Tití es alegre, positiva y siempre canta. Tengo la firme convicción de que le pasan cosas buenas porque, pase lo que pase, ella siempre lo acepta con buena cara. Tiene una habilidad fascinante para darle la vuelta a las cosas y coger lo bueno. La vida le ha traído momentos no tan alegres, pero ella se repone y sigue andando.
Hay muchos platos que los relaciono con ella, como la carne con papas, a la que solo le pone muchísima cebolla, y que más te vale que tengas un buen pan al lado para que puedas mojar bien en la salsa. Pero, de casi todas las comidas que me la traen a la mente, hay una en particular: los mejillones tigre. Supongo que la primera vez que los probé fue porque ella los trajo a casa, en alguna de las reuniones que hacemos.

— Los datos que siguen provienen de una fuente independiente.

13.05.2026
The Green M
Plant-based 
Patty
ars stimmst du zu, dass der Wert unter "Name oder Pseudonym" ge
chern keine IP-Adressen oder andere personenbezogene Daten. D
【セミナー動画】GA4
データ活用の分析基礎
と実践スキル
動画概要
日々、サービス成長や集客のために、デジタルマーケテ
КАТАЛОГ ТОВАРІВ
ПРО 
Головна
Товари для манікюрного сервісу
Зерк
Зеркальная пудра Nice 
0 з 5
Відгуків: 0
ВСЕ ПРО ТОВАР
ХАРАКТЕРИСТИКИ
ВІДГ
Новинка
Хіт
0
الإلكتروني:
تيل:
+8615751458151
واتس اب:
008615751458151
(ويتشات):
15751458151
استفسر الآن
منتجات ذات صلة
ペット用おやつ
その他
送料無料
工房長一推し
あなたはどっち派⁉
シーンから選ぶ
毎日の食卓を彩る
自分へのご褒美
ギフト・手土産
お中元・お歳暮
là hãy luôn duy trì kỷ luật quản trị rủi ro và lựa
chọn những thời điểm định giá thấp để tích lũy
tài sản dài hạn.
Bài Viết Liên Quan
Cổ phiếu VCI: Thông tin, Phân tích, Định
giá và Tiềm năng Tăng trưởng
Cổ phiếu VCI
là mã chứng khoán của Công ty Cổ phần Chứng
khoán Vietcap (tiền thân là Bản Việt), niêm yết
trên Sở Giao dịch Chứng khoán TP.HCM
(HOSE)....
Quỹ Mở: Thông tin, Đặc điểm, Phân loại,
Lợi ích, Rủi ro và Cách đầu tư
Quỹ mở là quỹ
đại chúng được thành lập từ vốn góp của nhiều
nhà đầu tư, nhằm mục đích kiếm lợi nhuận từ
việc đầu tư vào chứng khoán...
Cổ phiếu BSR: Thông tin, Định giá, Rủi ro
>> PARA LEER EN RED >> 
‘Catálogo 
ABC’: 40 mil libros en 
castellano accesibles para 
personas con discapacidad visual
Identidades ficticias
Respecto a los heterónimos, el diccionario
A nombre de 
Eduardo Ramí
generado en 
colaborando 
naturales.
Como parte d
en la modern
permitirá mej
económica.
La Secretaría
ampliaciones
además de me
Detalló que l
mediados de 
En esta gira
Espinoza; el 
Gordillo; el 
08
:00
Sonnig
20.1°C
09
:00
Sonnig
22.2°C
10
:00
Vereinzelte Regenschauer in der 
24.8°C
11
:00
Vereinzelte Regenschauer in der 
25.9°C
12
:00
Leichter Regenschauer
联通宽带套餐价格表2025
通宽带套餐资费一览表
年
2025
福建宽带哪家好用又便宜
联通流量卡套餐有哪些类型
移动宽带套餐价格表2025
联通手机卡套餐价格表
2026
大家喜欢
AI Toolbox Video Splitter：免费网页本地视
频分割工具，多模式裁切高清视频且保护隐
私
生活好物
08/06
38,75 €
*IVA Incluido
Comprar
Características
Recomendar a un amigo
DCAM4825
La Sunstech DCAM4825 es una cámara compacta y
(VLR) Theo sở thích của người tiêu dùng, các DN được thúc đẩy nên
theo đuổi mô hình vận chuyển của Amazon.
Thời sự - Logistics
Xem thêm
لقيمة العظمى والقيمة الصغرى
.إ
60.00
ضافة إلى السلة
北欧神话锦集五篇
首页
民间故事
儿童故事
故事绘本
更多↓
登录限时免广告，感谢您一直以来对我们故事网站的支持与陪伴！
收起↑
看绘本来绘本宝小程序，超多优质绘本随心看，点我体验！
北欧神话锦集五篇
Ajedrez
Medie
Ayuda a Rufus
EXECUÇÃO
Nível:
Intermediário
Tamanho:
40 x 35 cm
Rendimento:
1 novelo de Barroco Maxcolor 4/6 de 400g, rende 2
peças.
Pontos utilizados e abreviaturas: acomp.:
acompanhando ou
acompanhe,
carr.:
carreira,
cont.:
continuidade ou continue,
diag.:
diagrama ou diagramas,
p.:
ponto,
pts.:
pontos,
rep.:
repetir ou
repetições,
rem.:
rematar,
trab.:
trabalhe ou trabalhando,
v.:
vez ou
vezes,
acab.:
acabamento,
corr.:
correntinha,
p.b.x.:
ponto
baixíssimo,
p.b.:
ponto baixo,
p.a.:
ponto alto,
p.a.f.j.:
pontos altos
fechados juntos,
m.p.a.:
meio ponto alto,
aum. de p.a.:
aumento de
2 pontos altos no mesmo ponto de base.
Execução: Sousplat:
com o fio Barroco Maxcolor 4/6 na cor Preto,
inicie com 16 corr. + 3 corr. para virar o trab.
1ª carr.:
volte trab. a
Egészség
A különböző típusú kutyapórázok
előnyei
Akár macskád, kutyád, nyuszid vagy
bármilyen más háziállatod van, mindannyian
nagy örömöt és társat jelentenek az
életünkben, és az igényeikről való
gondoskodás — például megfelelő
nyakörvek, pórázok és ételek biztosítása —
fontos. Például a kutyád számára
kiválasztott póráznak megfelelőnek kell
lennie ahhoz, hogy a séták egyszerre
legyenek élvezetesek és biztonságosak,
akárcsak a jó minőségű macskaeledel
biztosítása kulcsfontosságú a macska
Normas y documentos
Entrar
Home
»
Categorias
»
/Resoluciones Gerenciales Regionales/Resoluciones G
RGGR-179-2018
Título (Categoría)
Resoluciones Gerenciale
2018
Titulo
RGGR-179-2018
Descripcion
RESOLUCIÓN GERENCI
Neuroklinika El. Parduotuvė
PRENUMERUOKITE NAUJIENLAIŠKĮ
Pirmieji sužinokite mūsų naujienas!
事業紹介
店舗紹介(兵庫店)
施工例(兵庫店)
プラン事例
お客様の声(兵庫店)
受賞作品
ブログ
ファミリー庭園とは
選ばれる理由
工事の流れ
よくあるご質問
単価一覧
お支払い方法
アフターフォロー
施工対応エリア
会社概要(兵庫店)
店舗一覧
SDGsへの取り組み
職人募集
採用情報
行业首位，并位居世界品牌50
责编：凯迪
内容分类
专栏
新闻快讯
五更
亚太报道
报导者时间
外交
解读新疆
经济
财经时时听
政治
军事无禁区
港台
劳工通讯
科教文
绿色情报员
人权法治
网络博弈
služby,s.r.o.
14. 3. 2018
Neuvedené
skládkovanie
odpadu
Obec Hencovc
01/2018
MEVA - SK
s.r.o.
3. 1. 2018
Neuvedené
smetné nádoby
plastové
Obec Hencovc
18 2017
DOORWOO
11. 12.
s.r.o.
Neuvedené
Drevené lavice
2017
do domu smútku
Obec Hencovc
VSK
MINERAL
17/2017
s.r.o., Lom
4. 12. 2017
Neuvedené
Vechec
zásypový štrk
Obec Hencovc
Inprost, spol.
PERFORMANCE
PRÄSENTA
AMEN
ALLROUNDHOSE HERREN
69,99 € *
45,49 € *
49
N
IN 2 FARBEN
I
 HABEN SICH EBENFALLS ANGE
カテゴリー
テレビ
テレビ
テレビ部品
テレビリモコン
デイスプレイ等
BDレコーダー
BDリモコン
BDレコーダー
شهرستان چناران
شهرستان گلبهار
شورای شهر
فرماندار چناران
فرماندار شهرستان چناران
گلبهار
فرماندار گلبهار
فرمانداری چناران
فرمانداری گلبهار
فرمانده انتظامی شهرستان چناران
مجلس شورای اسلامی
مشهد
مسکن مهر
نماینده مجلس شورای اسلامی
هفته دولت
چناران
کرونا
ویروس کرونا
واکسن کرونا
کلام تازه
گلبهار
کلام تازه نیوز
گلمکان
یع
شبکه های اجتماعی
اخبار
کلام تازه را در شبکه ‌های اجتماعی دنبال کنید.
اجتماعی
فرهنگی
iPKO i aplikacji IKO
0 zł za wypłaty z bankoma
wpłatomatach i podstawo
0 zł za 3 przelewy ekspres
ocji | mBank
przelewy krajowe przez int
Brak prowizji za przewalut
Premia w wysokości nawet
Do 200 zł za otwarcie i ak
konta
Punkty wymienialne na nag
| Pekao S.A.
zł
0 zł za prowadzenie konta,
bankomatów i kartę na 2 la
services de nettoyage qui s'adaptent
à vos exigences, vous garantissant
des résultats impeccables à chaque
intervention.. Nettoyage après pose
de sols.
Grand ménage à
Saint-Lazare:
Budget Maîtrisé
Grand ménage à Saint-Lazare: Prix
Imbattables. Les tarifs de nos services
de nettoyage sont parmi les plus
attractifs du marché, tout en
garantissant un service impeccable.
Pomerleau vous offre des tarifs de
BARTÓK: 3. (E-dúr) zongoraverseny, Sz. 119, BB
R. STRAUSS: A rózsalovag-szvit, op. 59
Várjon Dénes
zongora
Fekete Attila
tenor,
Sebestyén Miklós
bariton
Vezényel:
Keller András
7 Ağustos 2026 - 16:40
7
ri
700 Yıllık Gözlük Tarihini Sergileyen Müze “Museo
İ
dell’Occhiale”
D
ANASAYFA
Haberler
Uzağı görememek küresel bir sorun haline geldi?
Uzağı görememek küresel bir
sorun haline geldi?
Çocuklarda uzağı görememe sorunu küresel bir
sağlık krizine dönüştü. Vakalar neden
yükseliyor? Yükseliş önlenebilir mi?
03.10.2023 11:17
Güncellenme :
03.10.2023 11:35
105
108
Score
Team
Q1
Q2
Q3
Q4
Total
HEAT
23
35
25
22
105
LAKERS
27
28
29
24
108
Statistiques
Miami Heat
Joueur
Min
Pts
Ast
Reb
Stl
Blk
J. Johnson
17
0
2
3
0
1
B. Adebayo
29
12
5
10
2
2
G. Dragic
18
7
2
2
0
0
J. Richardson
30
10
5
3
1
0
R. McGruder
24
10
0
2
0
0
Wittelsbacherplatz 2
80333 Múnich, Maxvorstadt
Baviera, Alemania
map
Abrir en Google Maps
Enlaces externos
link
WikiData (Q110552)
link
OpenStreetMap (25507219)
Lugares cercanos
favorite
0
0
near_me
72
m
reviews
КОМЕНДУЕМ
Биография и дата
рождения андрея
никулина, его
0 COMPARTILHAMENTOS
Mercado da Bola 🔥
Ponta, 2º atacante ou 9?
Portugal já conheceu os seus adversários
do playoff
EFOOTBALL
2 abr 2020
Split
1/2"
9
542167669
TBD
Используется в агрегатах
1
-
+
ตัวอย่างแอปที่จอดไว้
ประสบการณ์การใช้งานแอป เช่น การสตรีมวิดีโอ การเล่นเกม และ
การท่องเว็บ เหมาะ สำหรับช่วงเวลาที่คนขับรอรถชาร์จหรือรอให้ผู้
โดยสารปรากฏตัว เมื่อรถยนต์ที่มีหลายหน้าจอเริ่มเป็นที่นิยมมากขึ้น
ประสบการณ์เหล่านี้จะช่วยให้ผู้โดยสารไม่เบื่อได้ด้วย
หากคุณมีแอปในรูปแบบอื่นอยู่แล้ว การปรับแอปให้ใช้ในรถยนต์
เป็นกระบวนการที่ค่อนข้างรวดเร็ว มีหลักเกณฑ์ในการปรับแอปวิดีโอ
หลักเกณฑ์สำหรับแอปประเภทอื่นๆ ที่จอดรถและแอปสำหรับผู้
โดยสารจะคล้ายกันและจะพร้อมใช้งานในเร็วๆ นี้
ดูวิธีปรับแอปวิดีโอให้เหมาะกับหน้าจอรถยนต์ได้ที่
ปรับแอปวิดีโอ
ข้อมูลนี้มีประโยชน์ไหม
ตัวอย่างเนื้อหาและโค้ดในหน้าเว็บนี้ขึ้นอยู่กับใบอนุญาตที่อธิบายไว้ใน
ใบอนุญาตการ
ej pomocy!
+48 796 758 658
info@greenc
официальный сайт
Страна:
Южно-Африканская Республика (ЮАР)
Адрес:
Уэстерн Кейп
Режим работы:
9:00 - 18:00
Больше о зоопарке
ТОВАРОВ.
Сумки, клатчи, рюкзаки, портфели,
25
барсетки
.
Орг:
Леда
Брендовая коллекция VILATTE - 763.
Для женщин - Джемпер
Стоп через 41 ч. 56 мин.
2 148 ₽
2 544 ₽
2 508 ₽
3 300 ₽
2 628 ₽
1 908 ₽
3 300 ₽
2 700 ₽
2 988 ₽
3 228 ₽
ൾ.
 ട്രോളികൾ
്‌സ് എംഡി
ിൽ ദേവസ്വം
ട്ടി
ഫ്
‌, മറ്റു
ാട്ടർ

Los mejillones tigre son una especie de croqueta que se sirve dentro de la concha del mejillón. Se fríe un poco de cebolla y pimiento verde cortado chiquitito. Cuando esté bien pochado, se añaden los mejillones, que están cocidos previamente y que hemos cortado también muy pequeñito. Añadiremos un par de cucharadas de tomate frito casero y reservamos. Aparte hacemos una bechamel ligera. La mitad de esta bechamel la añadiremos al relleno que tenemos apartado. Con esto, rellenaremos las conchas de los mejillones y naparemos (esta palabra la aprendí de Tití), con la bechamel restante. Dejaremos en la nevera las conchas rellenadas un par de horas. Luego, empanamos con pan y huevo y freímos en aceite bien caliente.
De Tití trato de copiar sus recetas y sus ganas de vivir, de cantar y de bailar; su capacidad de tirar para adelante y las ganas de reír siempre. Aunque no siempre me sale bien.